■ **BRIEF**: Show every line from the data below that includes "left".

■ **TASK MATERIAL**:
=== Begin Enclosure ===

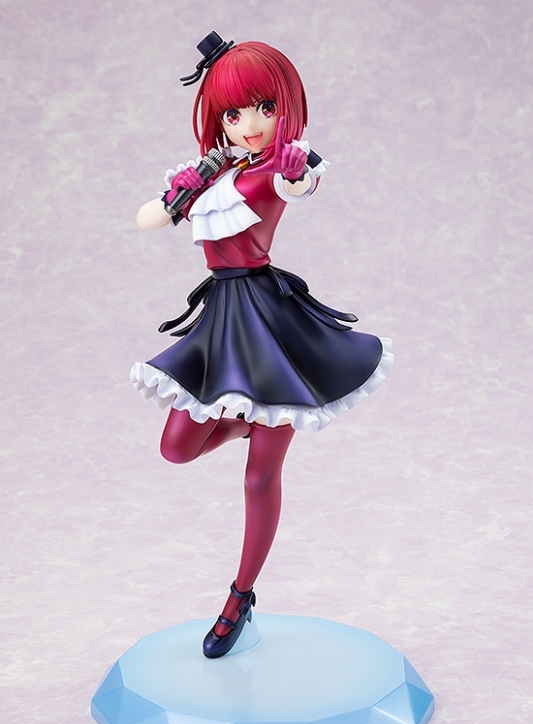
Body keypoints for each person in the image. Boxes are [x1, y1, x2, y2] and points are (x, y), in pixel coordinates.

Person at [131, 33, 393, 658]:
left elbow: (298, 185)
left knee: (259, 478)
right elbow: (148, 219)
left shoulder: (281, 168)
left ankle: (239, 597)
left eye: (265, 108)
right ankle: (256, 419)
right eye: (234, 113)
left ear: (285, 109)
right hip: (223, 318)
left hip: (271, 322)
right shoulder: (214, 173)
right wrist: (177, 194)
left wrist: (296, 173)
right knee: (176, 447)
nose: (251, 125)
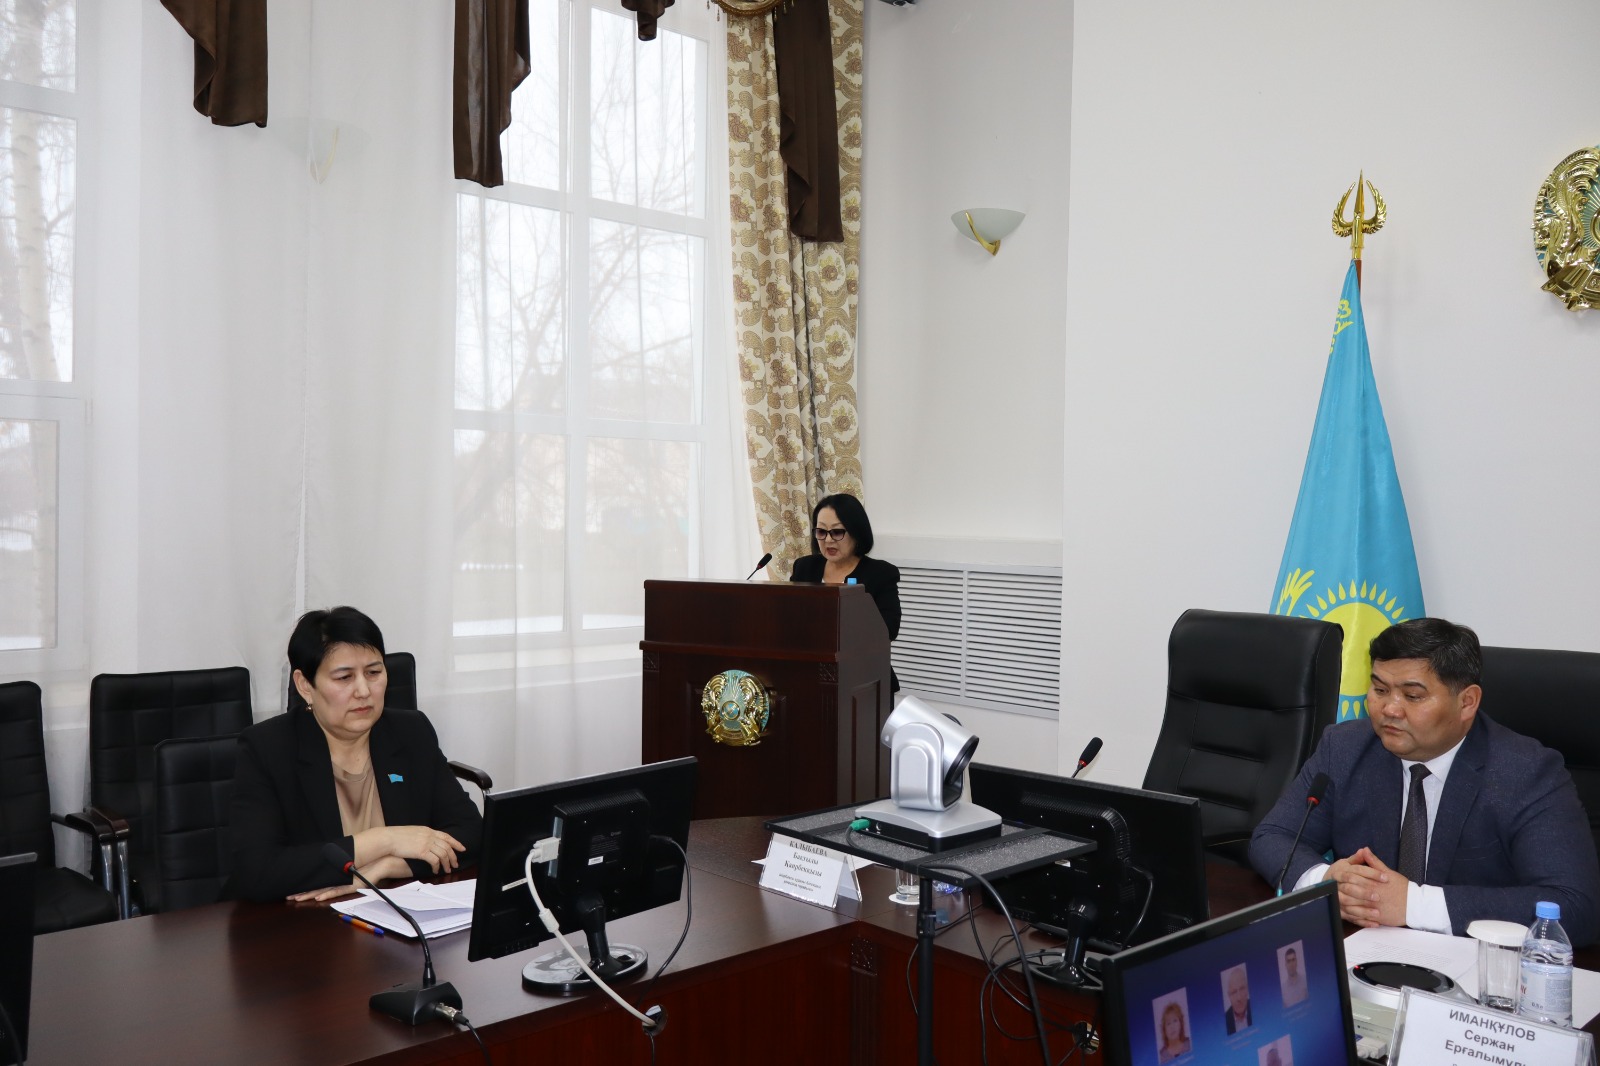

=== End Enclosure ===

■ **ANSWER FOR THIS EXERCISE**:
left elbow: (298, 185)
left knee: (259, 478)
left shoulder: (281, 168)
left ankle: (239, 597)
left eye: (265, 108)
left ear: (285, 109)
left hip: (271, 322)
left wrist: (296, 173)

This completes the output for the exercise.